'''
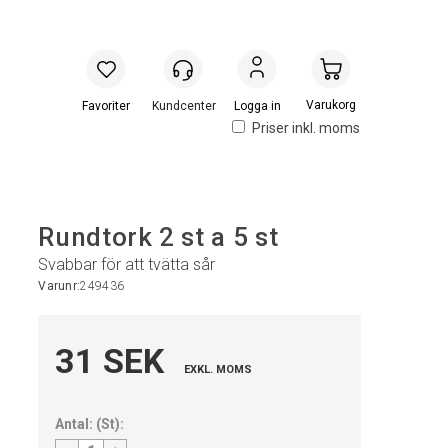
Handlevogn
Logga in
Priser inkl. moms
Rundtork 2 st a 5 st
Svabbar för att tvätta sår
Varunr:
249436
31 SEK
EXKL. MOMS
Antal:
(
St
):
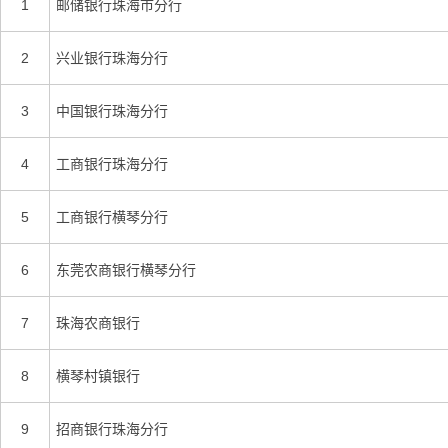
1
邮储银行珠海市分行
2
兴业银行珠海分行
3
中国银行珠海分行
4
工商银行珠海分行
5
工商银行横琴分行
6
东莞农商银行横琴分行
7
珠海农商银行
8
横琴村镇银行
9
招商银行珠海分行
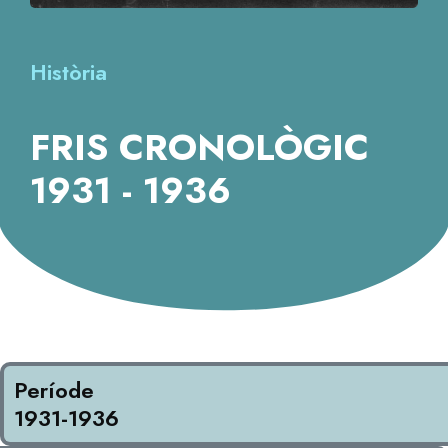
Història
FRIS CRONOLÒGIC
1931 - 1936
Període
1931-1936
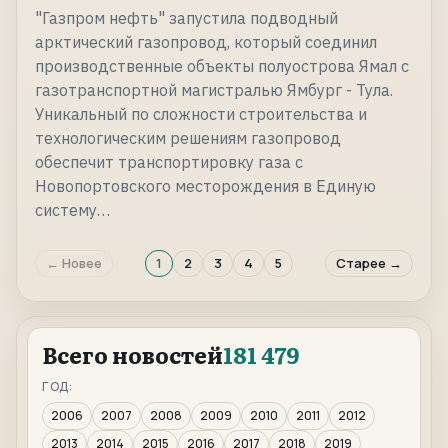
"Газпром нефть" запустила подводный
арктический газопровод, который соединил
производственные объекты полуострова Ямал с
газотранспортной магистралью Ямбург - Тула.
Уникальный по сложности строительства и
технологическим решениям газопровод
обеспечит транспортировку газа с
Новопортовского месторождения в Единую
систему…
← Новее
1
2
3
4
5
Старее →
Всего новостей
181 479
ГОД:
2006
2007
2008
2009
2010
2011
2012
2013
2014
2015
2016
2017
2018
2019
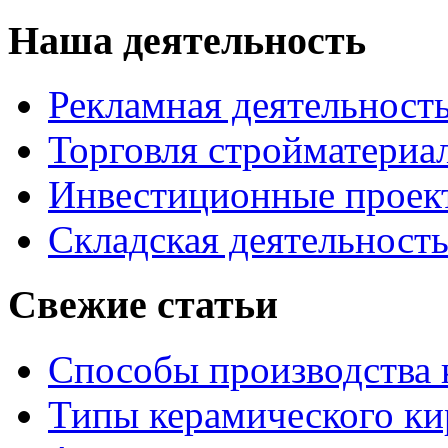
Наша деятельность
Рекламная деятельност
Торговля стройматериа
Инвестиционные проек
Складская деятельност
Свежие статьи
Способы производства 
Типы керамического ки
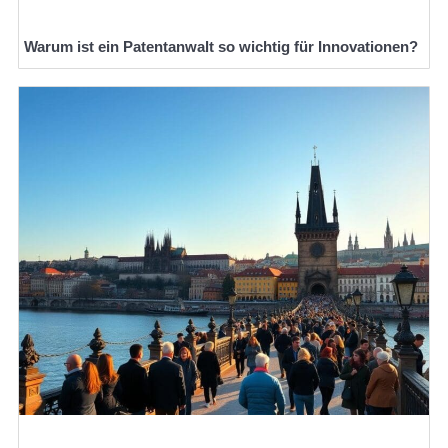
Warum ist ein Patentanwalt so wichtig für Innovationen?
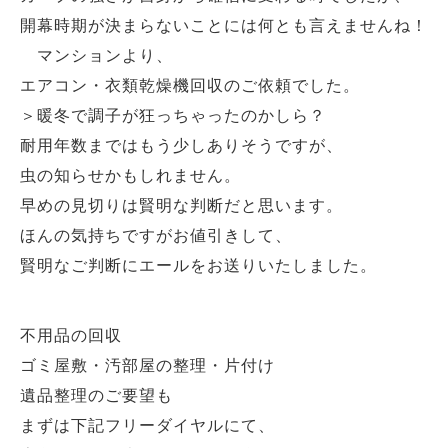
開幕時期が決まらないことには何とも言えませんね！
マンションより、
エアコン・衣類乾燥機回収のご依頼でした。
＞暖冬で調子が狂っちゃったのかしら？
耐用年数まではもう少しありそうですが、
虫の知らせかもしれません。
早めの見切りは賢明な判断だと思います。
ほんの気持ちですがお値引きして、
賢明なご判断にエールをお送りいたしました。
不用品の回収
ゴミ屋敷・汚部屋の整理・片付け
遺品整理のご要望も
まずは下記フリーダイヤルにて、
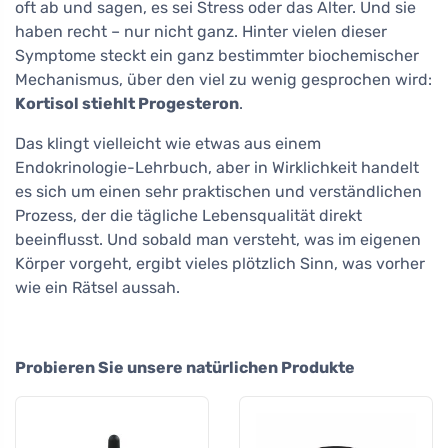
oft ab und sagen, es sei Stress oder das Alter. Und sie
haben recht – nur nicht ganz. Hinter vielen dieser
Symptome steckt ein ganz bestimmter biochemischer
Mechanismus, über den viel zu wenig gesprochen wird:
Kortisol stiehlt Progesteron
.
Das klingt vielleicht wie etwas aus einem
Endokrinologie-Lehrbuch, aber in Wirklichkeit handelt
es sich um einen sehr praktischen und verständlichen
Prozess, der die tägliche Lebensqualität direkt
beeinflusst. Und sobald man versteht, was im eigenen
Körper vorgeht, ergibt vieles plötzlich Sinn, was vorher
wie ein Rätsel aussah.
Probieren Sie unsere natürlichen Produkte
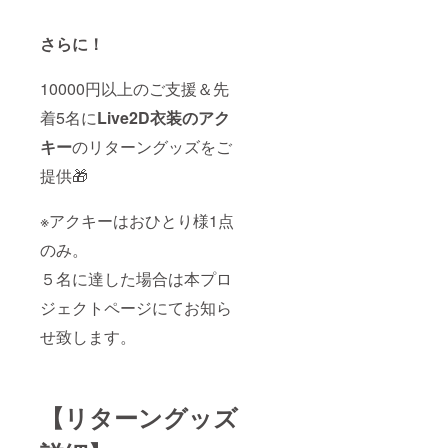
さらに！
10000円以上のご支援＆先
着5名に
Live2D衣装のアク
キー
のリターングッズをご
提供🎁
※アクキーはおひとり様1点
のみ。
５名に達した場合は本プロ
ジェクトページにてお知ら
せ致します。
【リターングッズ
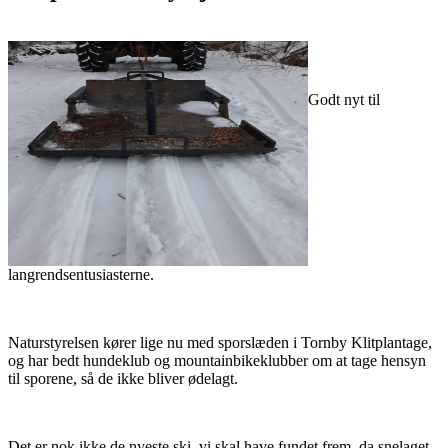
Godt nyt til
langrendsentusiasterne.
Naturstyrelsen kører lige nu med sporslæden i Tornby Klitplantage,
og har bedt hundeklub og mountainbikeklubber om at tage hensyn
til sporene, så de ikke bliver ødelagt.
Det er nok ikke de nyeste ski, vi skal have fundet frem, da snelaget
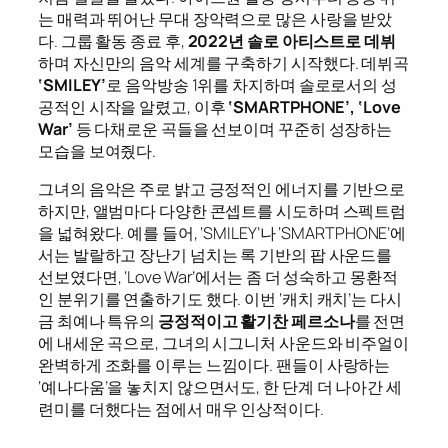
는 매력과 뛰어난 무대 장악력으로 많은 사랑을 받았
다. 그룹 활동 종료 후,
2022년 솔로 아티스트로 데뷔
하며 자신만의 음악 세계를 구축하기 시작했다. 데뷔곡
‘SMILEY’
로 음악방송 1위를 차지하며 솔로로서의 성
공적인 시작을 알렸고, 이후
‘SMARTPHONE’, ‘Love
War’
등 다채로운 곡들을 선보이며 꾸준히 성장하는
모습을 보여줬다.
그녀의 음악은 주로 밝고 긍정적인 에너지를 기반으로
하지만, 앨범마다 다양한 콘셉트를 시도하며 스펙트럼
을 넓혀왔다. 예를 들어, ‘SMILEY’나 ‘SMARTPHONE’에
서는 발랄하고 장난기 넘치는 록 기반의 팝 사운드를
선보였다면, ‘Love War’에서는 좀 더 성숙하고 몽환적
인 분위기를 연출하기도 했다. 이번 ‘캐치 캐치’는 다시
금 최예나 특유의
긍정적이고 활기찬 페르소나
를 전면
에 내세운 곡으로, 그녀의 시그니처 사운드와 비주얼이
완벽하게 조화를 이루는 느낌이다. 팬들이 사랑하는
‘예나다움’을 놓치지 않으면서도, 한 단계 더 나아간 세
련미를 더했다는 점에서 매우 인상적이다.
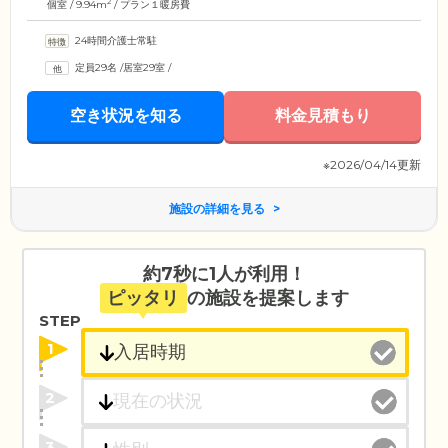
2
個室 / 9.94m
/ プラン１暖房費
24時間介護士常駐
定員29名
/
居室29室
/
空き状況を知る
料金見積もり
※2026/04/14更新
施設の詳細を見る
約7秒に1人が利用！
ピッタリ
の施設を提案します
STEP
1
2
3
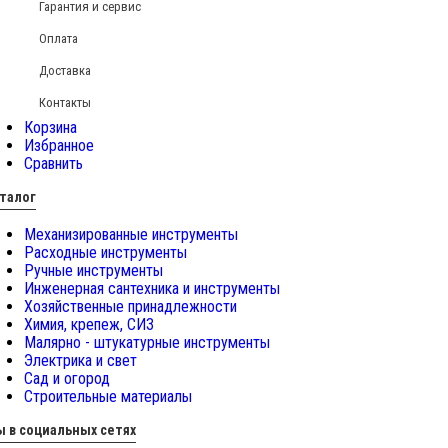
Гарантия и сервис
Оплата
Доставка
Контакты
Корзина
Избранное
Сравнить
талог
Механизированные инструменты
Расходные инструменты
Ручные инструменты
Инженерная сантехника и инструменты
Хозяйственные принадлежности
Химия, крепеж, СИЗ
Малярно - штукатурные инструменты
Электрика и свет
Сад и огород
Строительные материалы
 в социальных сетях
'''
--- AIM OF THE TASK ---
Which lines above include "Love"? Show each of them by copying it.

--- COMPLETED EXERCISE ---
‘SMARTPHONE’, ‘Love
선보였다면, ‘Love War’에서는 좀 더 성숙하고 몽환적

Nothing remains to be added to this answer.